== Problem statement ==
Give back every record word for word, keeping the pictures out.

== Study material ==
========================================================================

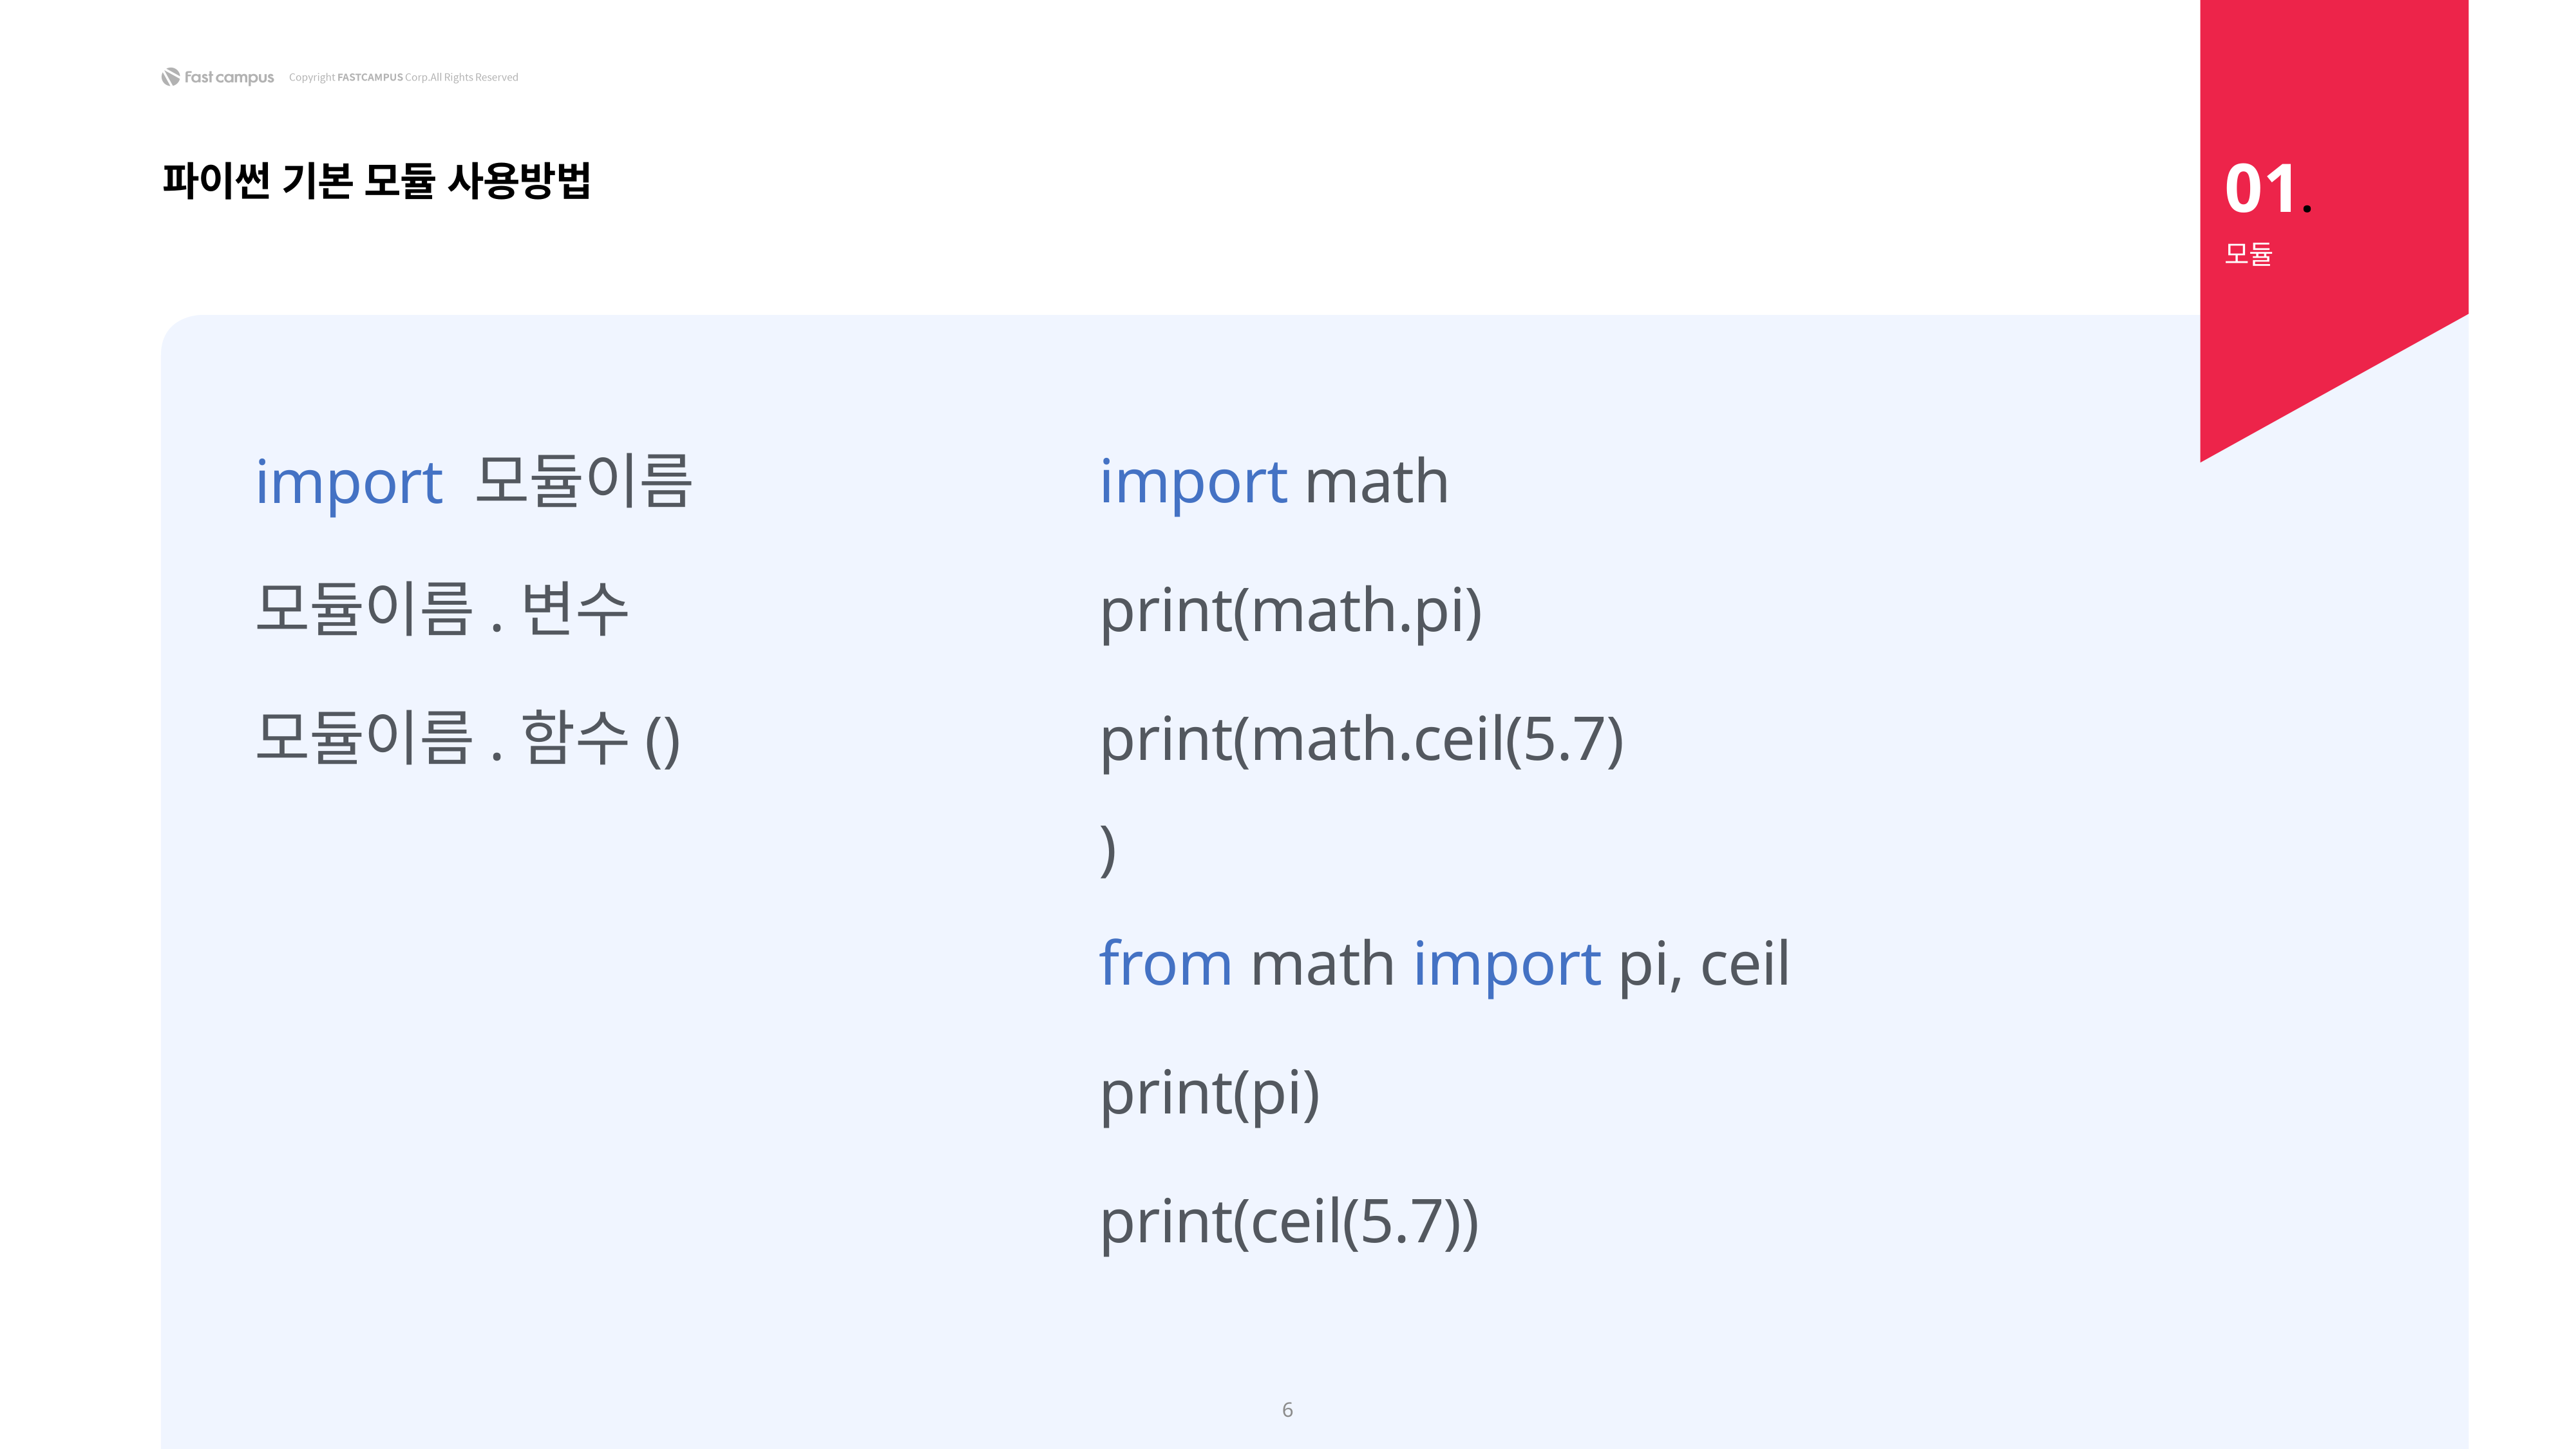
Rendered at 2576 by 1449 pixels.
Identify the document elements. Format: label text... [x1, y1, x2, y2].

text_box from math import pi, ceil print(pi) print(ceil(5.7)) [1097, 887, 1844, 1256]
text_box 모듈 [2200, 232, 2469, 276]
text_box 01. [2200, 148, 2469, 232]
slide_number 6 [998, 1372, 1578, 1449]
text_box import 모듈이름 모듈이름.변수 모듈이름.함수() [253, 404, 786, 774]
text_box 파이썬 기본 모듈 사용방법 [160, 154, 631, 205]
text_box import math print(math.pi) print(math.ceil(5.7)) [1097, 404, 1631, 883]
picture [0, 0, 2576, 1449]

========================================================================

== Exercise result ==
Rendered at 2576 by 1449 pixels.
Identify the document elements. Format: label text... [x1, y1, x2, y2].

text_box from math import pi, ceil print(pi) print(ceil(5.7)) [1097, 887, 1844, 1256]
text_box 모듈 [2200, 232, 2469, 276]
text_box 01. [2200, 148, 2469, 232]
slide_number 6 [998, 1372, 1578, 1449]
text_box import 모듈이름 모듈이름.변수 모듈이름.함수() [253, 404, 786, 774]
text_box 파이썬 기본 모듈 사용방법 [160, 154, 631, 205]
text_box import math print(math.pi) print(math.ceil(5.7)) [1097, 404, 1631, 883]
picture [0, 0, 2576, 1449]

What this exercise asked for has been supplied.